Cashmaster designs and builds its machines at its base in Rosyth, where the company currently employs around 50 people, and chief financial officer Douglas Ross said it was looking to take on more staff to meet demand for its devices, which work by weighing money rather than mechanically counting notes.

“It’s a very specialised electronic scale, and the software converts the weight into the value,” he said.

Ross said the company had a broad range of customers, covering banks, retailers and even schools, who can use its devices to count cash and supermarket vouchers from the likes of Tesco and Sainsbury’s.

He added: “In the UK, most of our business is with the four main supermarkets. However, we recently did a big order in Australia, and banking is the strongest sector for us over there. In the US, it’s a mixture, covering retail and fast food.”

Exports make up the bulk of Cashmaster’s business, Ross said, adding that its devices are used in around 8,000 coffee shops across the US. It also has sales branches across Europe and distributor deals in countries such as Australia, Canada and Japan.
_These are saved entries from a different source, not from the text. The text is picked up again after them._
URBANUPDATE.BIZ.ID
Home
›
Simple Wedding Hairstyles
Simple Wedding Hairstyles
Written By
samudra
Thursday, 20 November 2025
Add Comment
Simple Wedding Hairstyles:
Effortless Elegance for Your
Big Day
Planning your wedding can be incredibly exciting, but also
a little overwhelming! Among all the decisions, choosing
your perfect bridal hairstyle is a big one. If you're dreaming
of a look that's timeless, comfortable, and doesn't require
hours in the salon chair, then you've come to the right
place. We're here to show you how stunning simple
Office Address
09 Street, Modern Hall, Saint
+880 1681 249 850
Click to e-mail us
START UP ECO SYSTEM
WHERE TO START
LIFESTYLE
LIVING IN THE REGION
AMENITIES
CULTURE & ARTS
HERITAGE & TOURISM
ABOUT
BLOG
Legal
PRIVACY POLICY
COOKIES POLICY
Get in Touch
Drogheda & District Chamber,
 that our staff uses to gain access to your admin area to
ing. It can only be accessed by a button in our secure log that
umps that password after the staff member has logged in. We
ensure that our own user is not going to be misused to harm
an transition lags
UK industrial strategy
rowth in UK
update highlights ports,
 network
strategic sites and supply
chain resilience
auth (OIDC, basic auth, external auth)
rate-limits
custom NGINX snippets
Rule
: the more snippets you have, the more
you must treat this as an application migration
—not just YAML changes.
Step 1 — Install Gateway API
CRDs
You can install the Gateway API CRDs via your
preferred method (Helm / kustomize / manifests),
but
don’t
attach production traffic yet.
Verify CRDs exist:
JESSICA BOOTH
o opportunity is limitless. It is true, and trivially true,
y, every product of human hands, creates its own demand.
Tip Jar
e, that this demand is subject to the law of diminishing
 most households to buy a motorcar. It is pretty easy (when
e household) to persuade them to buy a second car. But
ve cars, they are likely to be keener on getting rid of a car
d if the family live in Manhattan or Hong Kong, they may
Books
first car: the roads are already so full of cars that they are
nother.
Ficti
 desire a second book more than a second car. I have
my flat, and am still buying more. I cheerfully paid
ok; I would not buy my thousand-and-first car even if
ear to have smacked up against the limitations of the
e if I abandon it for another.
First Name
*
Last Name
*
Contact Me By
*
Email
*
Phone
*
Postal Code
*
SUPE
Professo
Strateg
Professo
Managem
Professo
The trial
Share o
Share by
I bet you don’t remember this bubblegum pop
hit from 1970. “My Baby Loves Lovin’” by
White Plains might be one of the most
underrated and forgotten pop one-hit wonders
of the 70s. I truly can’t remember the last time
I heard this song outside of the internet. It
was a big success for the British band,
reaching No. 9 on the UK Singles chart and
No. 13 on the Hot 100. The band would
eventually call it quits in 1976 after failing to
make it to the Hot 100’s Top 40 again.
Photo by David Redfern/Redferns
“Because the core software’s already there, we can pretty much do any currency in the world,” he added.

“One of the main issues is in countries that are very humid, because paper money can absorb moisture. However, our machines are self learning so they can account for changes in weight caused by humidity or wear and tear on notes and coins.”

Marketing manager John Wannan said the firm was keen to use its export success to fund the development of new products, and it continues to enjoy good growth in the UK “despite the growing threat from cheaper imported alternatives”.

He added: “Our export sales are growing and our strategy is to continue this trend.”